Martin Tower, Managing Director Radicle Agriculture has been involved in the compost industry for more than 20 years. For much of that time he has used traditional compost windrows that are mechanically turned on a scheduled basis to put air into the material.
There’s been an assumption that the aeration is enough to allow the organic material to continue to be broken down. However, research has found the oxygen saturation levels in a windrow can return to their pre-turned levels within two to five hours.
“As a consequence, an efficient composting process can’t be fulfilled,” Martin says. “Even if you have the moisture levels correct when mixing materials, you can’t really get the job done without the oxygen.”
Radicle Agriculture’s HEAP system uses aerated floor technology, a series of pipes running underneath the organics pile, to introduce oxygen on a more frequent basis, optimising conditions for decomposition.
The computer-controlled system is connected to a series of sensors which monitor oxygen levels in the pile and automatically introduce air when levels fall below a set parameter. The same technology can be applied to an irrigation system to monitor and automatically adjust moisture levels.
“Generally, it will blow air on an hourly basis, rather than every two to three days, or weekly for a compost turn,” Martin says.
The system is accessible via a mobile phone-based app and will advise the operator of any issues and when the process is complete. Radicle Agriculture has been developing the HEAP technology for the past two years. Martin says a nine-month trial at a site in Gatton has been “better than we hoped for” and has produced an Australian Standards 4454 compliant finished product.
While composting times depend on the input materials, the process can take between nine and 12 weeks. But the HEAP does have some constraints with input.
“You must use appropriate quantities of carbon to nitrogen,” Martin says. This process won’t operate optimally if you don’t do that. We work with clients to ensure the mix they’re putting into the pile is appropriate to reach the outcome. Fortunately, FOGO is an excellent feedstock.”
Contamination is a key issue with any composting process. Because there is no mechanical action in the HEAP system, any plastic bags, tins or containers that are in the pile are not shredded and can easily be screened out at the end of the process.
Martin says one of the other advantages to HEAP technology is there is no longer a need for someone to operate a compost turner for a significant amount of time.
“You don’t need a turner, maintenance of a turner or the fuel that goes into it,” he says. “The operating costs of this system are fundamentally less. The system itself is less expensive than a compost turner in terms of capital expenditure.”
HEAP also requires a smaller footprint than traditional windrow composting.

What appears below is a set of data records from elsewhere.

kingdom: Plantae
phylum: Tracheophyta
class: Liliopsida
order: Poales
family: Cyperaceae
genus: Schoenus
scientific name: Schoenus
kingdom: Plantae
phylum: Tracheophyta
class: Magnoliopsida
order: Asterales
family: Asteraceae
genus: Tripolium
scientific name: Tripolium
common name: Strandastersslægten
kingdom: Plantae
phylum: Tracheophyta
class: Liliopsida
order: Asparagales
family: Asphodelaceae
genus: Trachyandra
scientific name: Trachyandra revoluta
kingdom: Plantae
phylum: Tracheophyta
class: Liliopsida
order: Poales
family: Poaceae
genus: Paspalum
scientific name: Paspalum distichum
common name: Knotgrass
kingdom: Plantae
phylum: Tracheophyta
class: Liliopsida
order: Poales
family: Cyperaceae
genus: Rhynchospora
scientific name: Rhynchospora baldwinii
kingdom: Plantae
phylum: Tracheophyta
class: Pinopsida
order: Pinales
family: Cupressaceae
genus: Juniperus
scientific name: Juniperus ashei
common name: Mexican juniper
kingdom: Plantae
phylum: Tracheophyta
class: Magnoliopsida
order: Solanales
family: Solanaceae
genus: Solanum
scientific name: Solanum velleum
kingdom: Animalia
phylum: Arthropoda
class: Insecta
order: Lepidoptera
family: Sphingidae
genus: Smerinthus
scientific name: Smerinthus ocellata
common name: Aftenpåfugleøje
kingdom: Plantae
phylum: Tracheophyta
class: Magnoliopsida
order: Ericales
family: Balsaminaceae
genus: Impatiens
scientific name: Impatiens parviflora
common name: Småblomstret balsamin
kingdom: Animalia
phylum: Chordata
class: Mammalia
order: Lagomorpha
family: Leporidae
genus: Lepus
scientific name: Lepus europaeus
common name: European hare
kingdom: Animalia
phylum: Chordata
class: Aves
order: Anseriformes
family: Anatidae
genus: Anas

The system is scalable and can grow over time with demand. The smallest heap would hold about 120 cubic metres (6m x 12m x 2m) and can be increased up to 24m x 24m x 3.5m.
Martin says it’s an ideal solution for smaller councils and remote sites that can’t afford to build an in-vessel composting facility and don’t have the space, time or finances to operate a turned windrow system.
“They can take food organics and garden organics (FOGO) from the local collection, put it on a heap and the computer will do the job for them. In the meantime, they can be building the next heap. Councils can manage their FOGO themselves and reuse the finished product for their own purpose within their municipality, rather than take it to a FOGO facility. The cost savings in transport alone can be very substantial.”
Councillor Jason Cook, Lockyer Valley Regional Council Community Facilities and Waste Portfolio says demonstrating the ‘FOGO bin to garden’ story has played a big part in the success of the Food Organics Garden Organics trial at Lockyer Valley Regional Council.
“The static aerated floor has been instrumental in taking our community on the circular economy journey by enabling us the ability to create an end user product on a system that takes up minimal space, is easy to use and has amazing results,” he says.
“The HEAP system will provide LGAs the opportunity to take ownership over their waste by turning it into a product that can be used locally, instead of making it someone else’s problem.”
HEAP can be retrofitted into existing sites and Martin believes would be suitable as a secondary use for capped landfill which has rainwater management in place to avoid leachate.
Several agricultural facilities are looking at HEAP technology and an Australian mining company is keen to use the system to compost its packaging.
The system can also be deployed quickly to help clean up organic waste in emergency situations. Martin points to recent floods that destroyed produce at the Brisbane markets, cyclones that wiped out banana plantations in northern Queensland and the needle contamination of strawberries in Queensland and Western Australia several years ago.
“It’s entirely possible we could have one of these systems packaged in shipping containers ready to go,” he says. “We could deal with the organic waste and get some value product out of it for the communities rather than letting it rot or go to landfill.”